La seule mention des deux types de manie est faite en passant. Socrate, dit: “si la manie était simplement mauvaise”. Il utilise le mot ἁπλόος. Si la manie était sans parties, unique. Ce “si” fait comprendre qu’il y a au moins deux aspects de la manie, un négatif et un positif. Ensuite, dans le second discours, Socrate se limite à parler de la manie “positive”, celle qui vient des dieux. La manie en tant que “maladie humaine” n’est donc jamais présentée, et surtout, l’analyse différentielle des deux sens de la manie n’arrive qu’ici, au moment de l’analyse des discours.

Socrate profite donc de ne pas avoir un texte écrit pour dire que ses discours ont dit quelque chose qu’en réalité ils n’ont pas dit.

Phèdre dit oui, il semble se rappeler de cette différenciation qui pourtant n’avait pas été faite. Et la raison de cela est claire: la distinction n’avait pas été faite explicitement, mais elle était implicite dans les discours et Phèdre l’a donc retenue. Mais le fait que cette distinction soit implicite est justement ce qui a permis à Socrate de faire les deux discours, d’avoir un discours qui dit le contraire de l’autre.

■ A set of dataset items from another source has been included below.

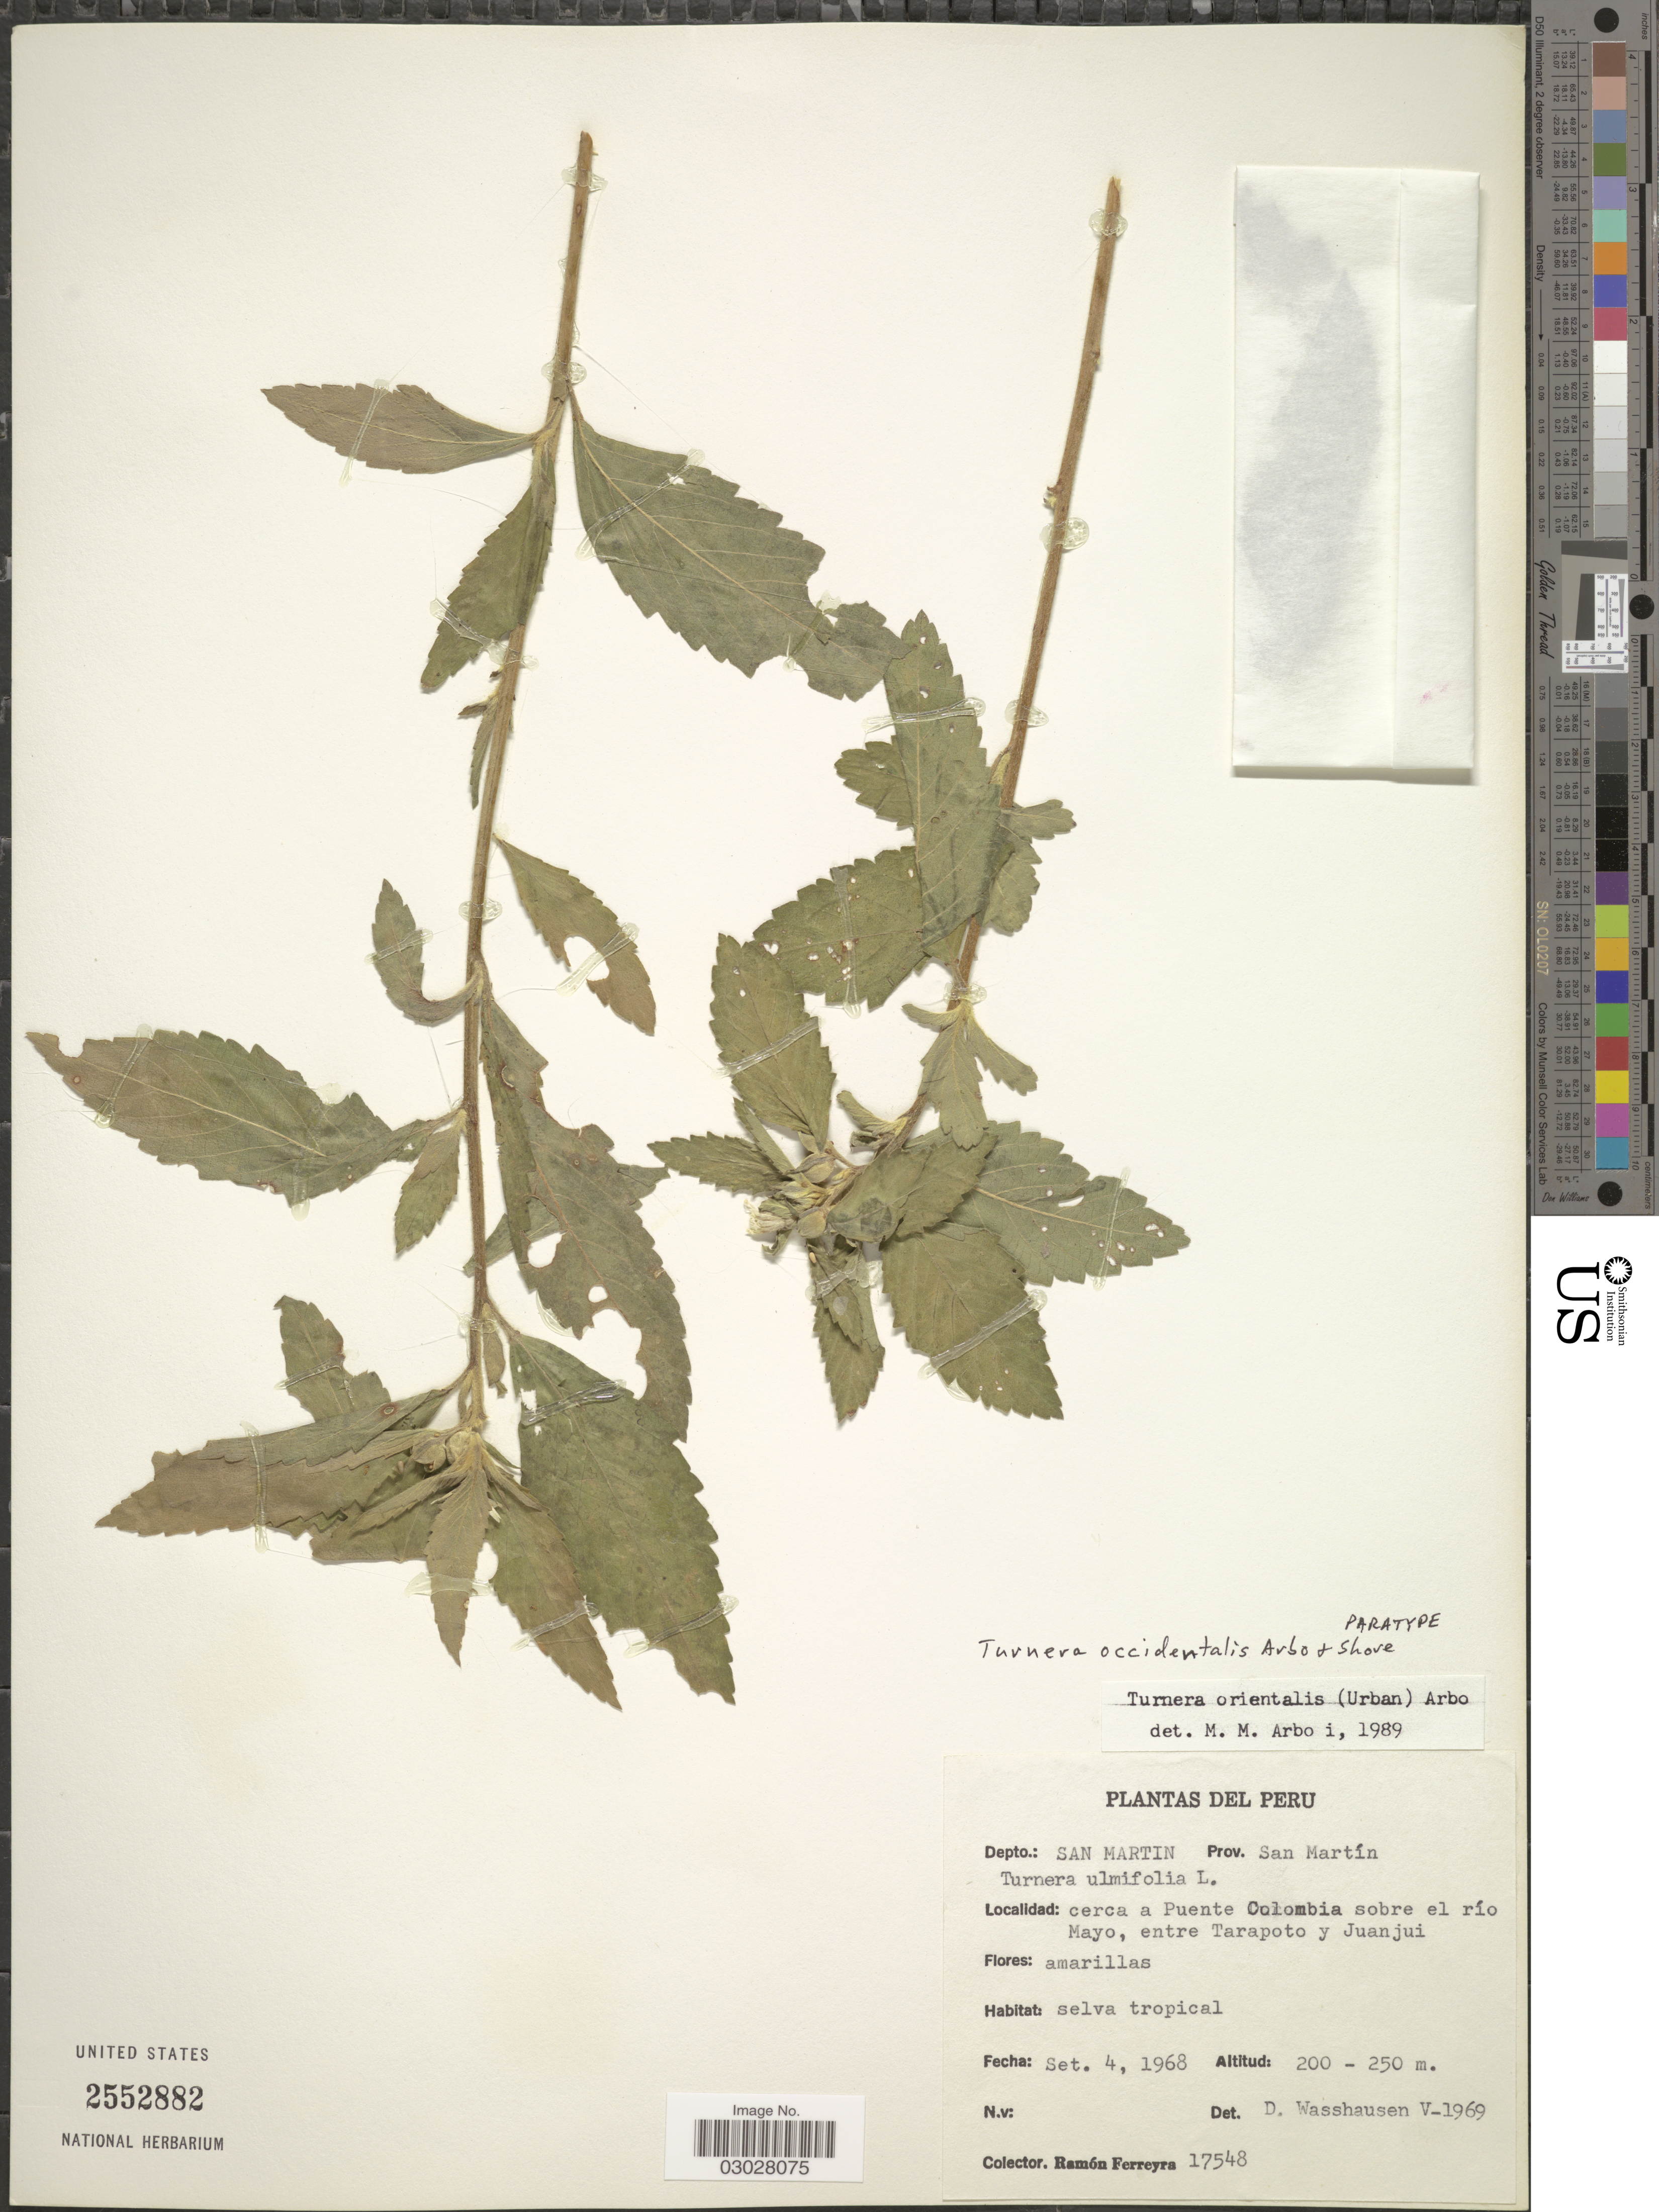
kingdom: Plantae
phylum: Tracheophyta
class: Magnoliopsida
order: Malpighiales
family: Turneraceae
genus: Turnera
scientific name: Turnera occidentalis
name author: Arbo & Shore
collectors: R. A. Ferreyra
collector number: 17548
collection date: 1968-09-04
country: Peru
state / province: San Martín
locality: Depto.: San Martin. Prov. San Martín. Cerca a Puente Colombia sobre el río Mayo, entre Tarapoto y Juanjui.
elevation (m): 200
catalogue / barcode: US 2552882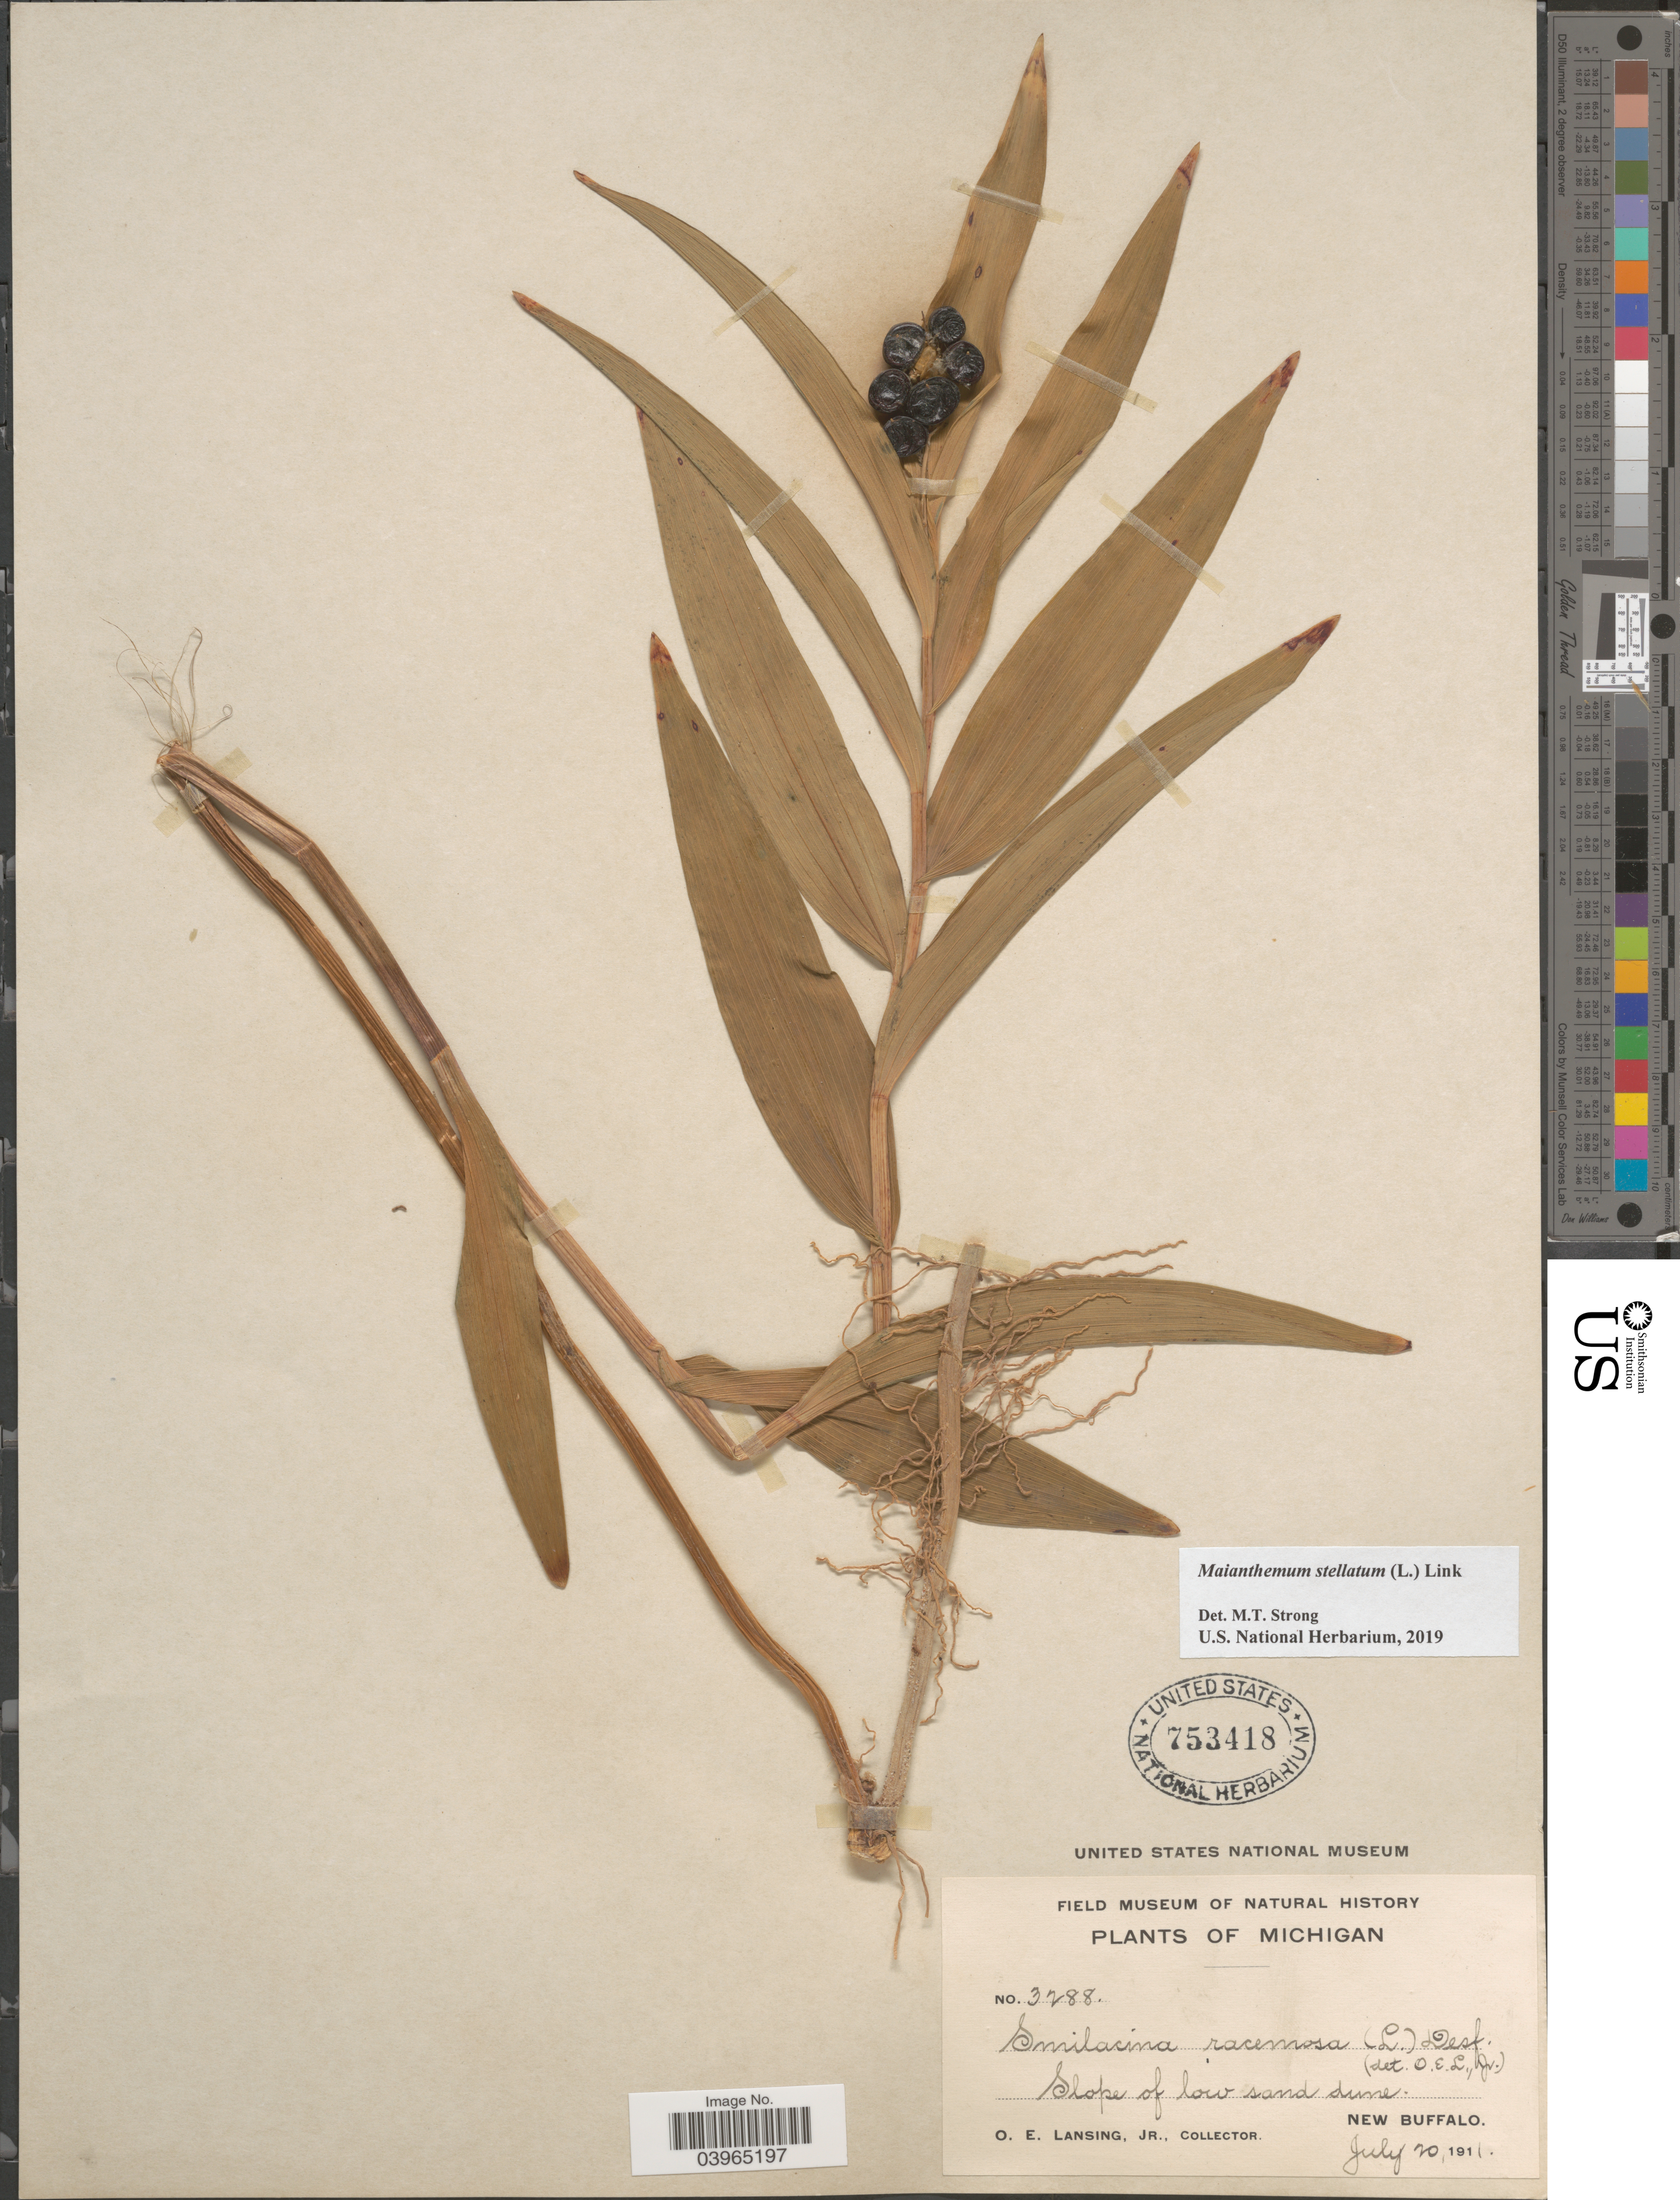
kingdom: Plantae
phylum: Tracheophyta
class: Liliopsida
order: Asparagales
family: Asparagaceae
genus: Maianthemum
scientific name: Maianthemum stellatum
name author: (L.) Link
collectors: O. Lansing Jr.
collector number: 3288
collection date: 1911-07-20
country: United States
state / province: Michigan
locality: Slope of low sand dune. New Buffalo.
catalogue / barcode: US 753418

La possibilité d’affirmer une chose et son contraire dépend du fait de connaître l’essence des choses et ne pas la révéler explicitement au public.

Socrate sait que la manie est double, une maladie ou un don divin. Il ne le dit pas à Phèdre, il n’explicite pas cette définition, mais il l’utilise pour bâtir deux discours contradictoires.

Cela donne donc raison à l’analyse de l’art oratoire et à tout le discours sur la connaissance des essences qui vient d’être fait. Mais cela montre aussi que l’analyse et la critique du discours de Lysias ne sont pas correctes: on cherche dans le discours de Lysias ce qui a été tu aussi dans les discours de Socrate. L’art oratoire doit sans doute se baser sur la connaissance, mais cela ne signifie pas que cette connaissance doit être affichée et explicitée dans les discours. Chercher une définition de l’amour au début du discours de Lysias a été donc tendancieux.